All of this begs the question, why do teens engage in drinking when it can be so dangerous? Well, one big problem surrounding teenage and underage drinking is the over-glamorization and normalization of alcohol and being intoxicated. Movies and television help to perpetuate the stereotype that drinking at a young age is ok, and a normal part of life. Not only this, but there has been an increase in the number of alcohol brands showing up in movies that are rated PG-13. One study conducted by JAMA compiled the top 100 films from the years 1996 through 2009, a total of 1400 movies, and discovered 2,433 alcohol brand appearances, which is more than enough to implant the want to drink alcohol in any teenager’s brain.
Another study sponsored by the University of Bristol revealed that adolescents who had been exposed to large numbers of scenes including alcohol consumption in films were more likely to drink. These teens were 20% more likely to try alcohol, and 70% more likely to binge drink. Now just because a character on television or in a movie drinks doesn’t automatically make a teenager want to try drinking alcohol, but the more adolescents are exposed to the idea of drinking, the more normal it seems to at least try drinking.

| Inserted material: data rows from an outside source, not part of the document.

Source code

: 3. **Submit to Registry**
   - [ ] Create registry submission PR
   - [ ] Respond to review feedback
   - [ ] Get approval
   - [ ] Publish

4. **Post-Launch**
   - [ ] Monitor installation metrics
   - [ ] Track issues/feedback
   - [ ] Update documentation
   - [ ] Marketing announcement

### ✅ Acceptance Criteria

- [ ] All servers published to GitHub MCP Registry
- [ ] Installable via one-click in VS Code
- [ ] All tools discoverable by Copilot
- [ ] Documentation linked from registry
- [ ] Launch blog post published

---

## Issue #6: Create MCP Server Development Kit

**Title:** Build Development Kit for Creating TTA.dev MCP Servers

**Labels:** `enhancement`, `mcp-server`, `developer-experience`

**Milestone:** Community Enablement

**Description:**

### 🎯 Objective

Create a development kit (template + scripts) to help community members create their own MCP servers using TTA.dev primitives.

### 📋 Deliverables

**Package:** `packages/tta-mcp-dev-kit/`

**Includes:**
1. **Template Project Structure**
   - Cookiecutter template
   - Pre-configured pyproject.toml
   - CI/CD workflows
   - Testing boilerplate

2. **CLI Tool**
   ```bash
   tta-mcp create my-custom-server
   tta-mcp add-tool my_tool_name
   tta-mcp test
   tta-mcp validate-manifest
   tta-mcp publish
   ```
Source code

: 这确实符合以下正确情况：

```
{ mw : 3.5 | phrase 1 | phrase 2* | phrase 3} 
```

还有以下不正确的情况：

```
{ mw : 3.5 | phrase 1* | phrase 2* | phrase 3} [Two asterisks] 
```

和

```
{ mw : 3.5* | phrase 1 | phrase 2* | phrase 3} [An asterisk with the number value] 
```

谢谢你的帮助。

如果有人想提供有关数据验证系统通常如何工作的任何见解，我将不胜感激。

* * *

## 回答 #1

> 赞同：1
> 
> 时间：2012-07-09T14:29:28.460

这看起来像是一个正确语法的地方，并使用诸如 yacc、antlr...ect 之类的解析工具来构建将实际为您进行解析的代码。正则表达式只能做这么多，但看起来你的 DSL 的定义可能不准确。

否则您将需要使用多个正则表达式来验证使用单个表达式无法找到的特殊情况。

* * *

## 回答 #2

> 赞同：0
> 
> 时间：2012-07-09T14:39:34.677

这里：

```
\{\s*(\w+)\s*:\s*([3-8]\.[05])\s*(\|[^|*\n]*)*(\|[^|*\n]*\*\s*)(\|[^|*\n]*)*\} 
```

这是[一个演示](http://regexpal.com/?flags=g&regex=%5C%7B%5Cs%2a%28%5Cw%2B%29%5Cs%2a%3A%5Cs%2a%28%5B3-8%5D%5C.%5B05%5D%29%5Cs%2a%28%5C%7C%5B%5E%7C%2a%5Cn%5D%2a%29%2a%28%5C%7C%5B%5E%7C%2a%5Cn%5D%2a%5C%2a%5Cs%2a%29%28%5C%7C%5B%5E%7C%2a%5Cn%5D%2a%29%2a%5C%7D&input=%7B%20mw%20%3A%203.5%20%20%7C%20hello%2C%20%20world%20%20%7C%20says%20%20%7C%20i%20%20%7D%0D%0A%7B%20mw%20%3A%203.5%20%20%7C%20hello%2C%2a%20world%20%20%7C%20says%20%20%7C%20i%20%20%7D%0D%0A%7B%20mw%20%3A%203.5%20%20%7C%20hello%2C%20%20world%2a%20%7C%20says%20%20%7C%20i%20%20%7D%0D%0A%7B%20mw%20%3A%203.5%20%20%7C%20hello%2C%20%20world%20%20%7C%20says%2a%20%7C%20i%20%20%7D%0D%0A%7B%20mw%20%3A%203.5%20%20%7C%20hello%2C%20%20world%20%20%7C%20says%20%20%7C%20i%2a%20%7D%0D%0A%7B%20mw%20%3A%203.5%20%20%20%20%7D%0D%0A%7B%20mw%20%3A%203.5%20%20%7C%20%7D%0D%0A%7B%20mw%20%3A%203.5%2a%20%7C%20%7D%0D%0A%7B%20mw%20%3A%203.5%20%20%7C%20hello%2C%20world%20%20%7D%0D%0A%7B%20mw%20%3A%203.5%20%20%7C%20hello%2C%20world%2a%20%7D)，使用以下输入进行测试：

This brings us to yet another issue. The overexposure of alcohol consumption in films and media. With big companies pushing their products in movies, it becomes increasingly difficult for young people not to become interested. For this reason, some people are calling for films showcasing alcohol to raise their viewing age from 13 to 17 (PG-13 rating to R rating).
Even though this is a problem, some companies are attempting to combat these negative messages. One campaign called “ATI” (or Above The Influence) is funded both publicly and privately and hopes to prevent alcohol and drug use in teenagers. The United States Office of National Drug Control Policy spent $540 million to get the campaign off of the ground, an amount which was later matched by private companies who supported the initiative. Another popular campaign is the “truth” campaign. This project hopes to combat the use of cigarettes and electronic nicotine products by adolescents. Both of these campaigns advertise on television but are starting to spread their messages on social media apps like Instagram and Snapchat, where teens spend a lot of their time.
In conclusion, alcohol use by teenagers and adolescents is an epidemic. However, it is not unsolvable. The number of young people who drink as teens in high school has diminished to only 35% as of 2016, and with the amount of effort being put into stopping teens from becoming involved with alcohol, a solution may be closer than what was previously thought. As for the damage made to the hippocampus and white matter part of the brain, since young minds are still developing, it is easier to restore some of what may have been lost. While no one can completely reverse the effect of alcohol on the teenage brain, if an adolescent’s drinking problem is caught early enough, there is hope for a nearly complete recovery.
Even with the ability to restore the brain, it is still very important to keep teenagers away from the alcohol epidemic. Teens are more likely to become alcoholics than adults are, and there is too much to risk.